FFHQ Pregnancy Expert and Midwife Avril Flynn explains the difference between baby blues and Postnatal Depression.
Having a baby is one of the most monumental events in any one’s life. Even in the best of cases, with all going well and with great support, it remains an experience that can be tough, both mentally and physically.
However, before you read another word, please take note of something very important and really essential: your mental well-being is as just as important as your physical well-being.
Physically, if things go wrong after you have your baby, for example, if you pick up an infection, or if you bleed postnatally, then these are the things that are obvious. In most cases, they are complications that are simple to diagnose and simple to treat.
Unfortunately, the challenges for your mental health and mental wellness can be a lot trickier to recognise, understand and recover from.
The vast majority of women who give birth will experience what’s commonly referred to as the ‘baby blues’.
Why does this happen? Well simply put, over the course of the roughly 10 months of your pregnancy, your body adapts and is affected by all accompanying hormones and physical changes. The changes are gradual.
Then birth occurs and suddenly your body has to adapt in a much smaller window. The result is that usually between day 3 and 5 after you give birth to your little human, you may experience the ‘baby blues’.
You may have symptoms of tearfulness, feeling overwhelmed, exhaustion and generally feeling vulnerable and very fragile. This is normal! Even though these feelings are normal, it is vitally important that you express how you are doing.
Talk to your love about how you feel and very importantly, understand that roughly 7 days after birth, the fog should lift. While of course you will have tough moments and days, in the main you should feel ok. The big difference between the ‘baby blues’ and postnatal or postpartum depression (PND) is the feelings don’t go away- you suffer the symptoms most of the time and while some days you may feel ok, for the most part, you don’t.
It is estimated that up to 1 in 7 women who give birth may suffer the symptoms of PND to some extent. The symptoms are many and vary widely between sufferers but can include prolonged feelings of sadness, worthlessness, irritability, hopelessness or rejection of your partner or your baby.
You can feel massively anxious, that you can’t cope, fear that something bad is going to happen to you or baby, that you aren’t bonding, an inability to sleep, feeling tired constantly (even after sleeping), being unable to eat or eating too much or just a constant feeling of dread or fear.
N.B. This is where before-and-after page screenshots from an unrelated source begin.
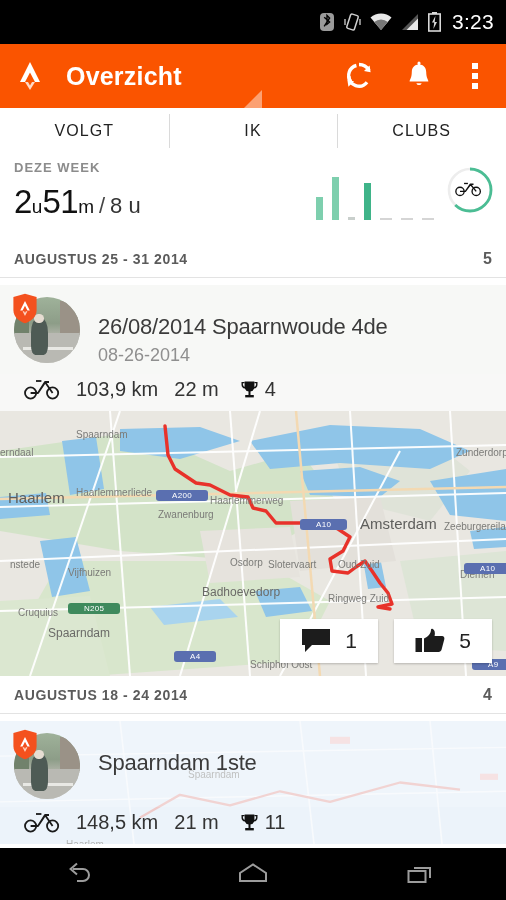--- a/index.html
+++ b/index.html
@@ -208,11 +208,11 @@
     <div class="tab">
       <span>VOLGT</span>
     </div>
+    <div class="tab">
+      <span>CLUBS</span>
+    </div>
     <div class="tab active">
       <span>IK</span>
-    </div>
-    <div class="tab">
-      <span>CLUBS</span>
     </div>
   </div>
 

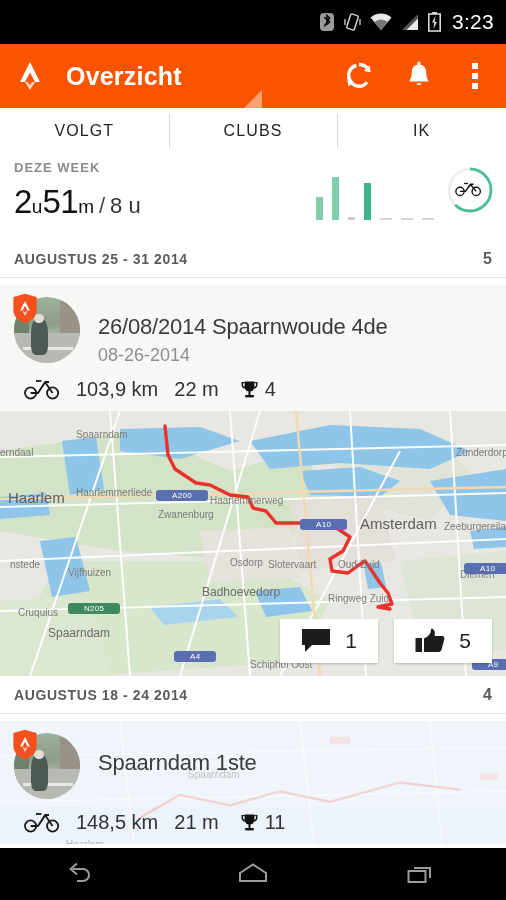--- a/index.html
+++ b/index.html
@@ -104,7 +104,7 @@
   .badge {
     position: absolute; left: -2px; top: -4px; width: 26px; height: 31px;
   }
-  .card-titles { padding-left: 18px; padding-top: 2px; min-width: 0; margin-top: 15px; }
+  .card-titles { padding-left: 18px; padding-top: 2px; min-width: 0; }
   .card-title { font-size: 22px; color: #3b3b3b; letter-spacing: -0.2px; white-space: nowrap; }
   .card-date { font-size: 18px; color: #8f8f8f; margin-top: 5px; }
 

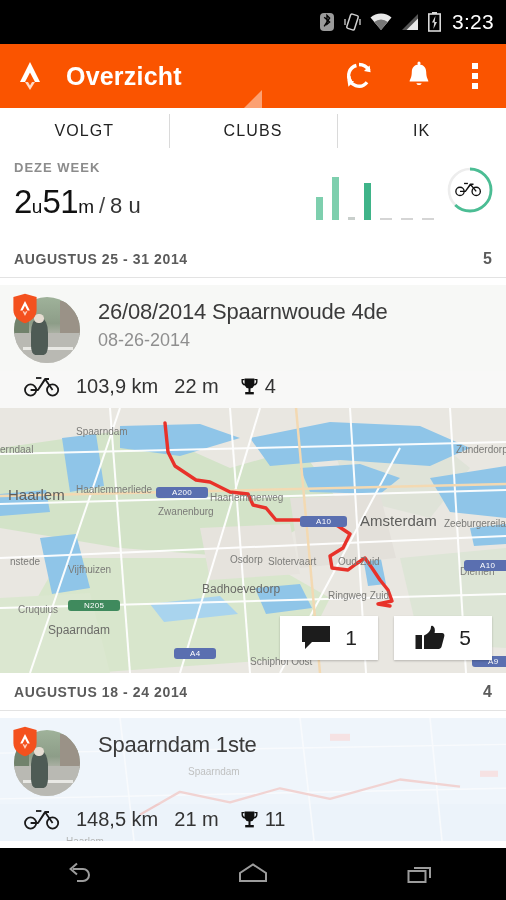--- a/index.html
+++ b/index.html
@@ -360,7 +360,7 @@
         <span class="map-label" style="left:250px; top:248px;">Schiphol Oost</span>
         <span class="map-label" style="left:268px; top:148px;">Slotervaart</span>
         <span class="map-label" style="left:338px; top:148px;">Oud-Zuid</span>
-        <span class="map-label" style="left:10px; top:148px;">nstede</span>
+        <span class="map-label" style="left:0px; top:148px;">nstede</span>
         <span class="map-label" style="left:0px; top:36px;">erndaal</span>
         <span class="map-label" style="left:328px; top:182px;">Ringweg Zuid</span>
It is horrible to have those feelings but with the normal difficulties of looking after a baby, it is very possible that you might be suffering from PND and not realise it.
In fact, you might be the last person to realise that things are not right. Other people might notice the symptoms first, for example, your partner, your parents, your public health nurse, doula, GP or a good friend. They might be the person to ask the very important question of “How are YOU doing?”.
So, what can you do?
The most important thing is to recognize that you might be a problem and realise there is zero shame in admitting it.
If a week to two weeks after giving birth you are feeling any of the symptoms I’ve mentioned or if you are feeling really angry, or afraid or that things are ‘not right’ then SAY IT!
It might just simply be you are having a challenging time, or it might be that you are in the grip of a recognisable, treatable and all too common health challenge- PND.
Talk and keep talking if things feel wrong. I promise that there is support and always a light at the end of the tunnel. You’ve got this Mama! Please be kind to yourself and remember to ask yourself honestly, ‘Are you ok?’.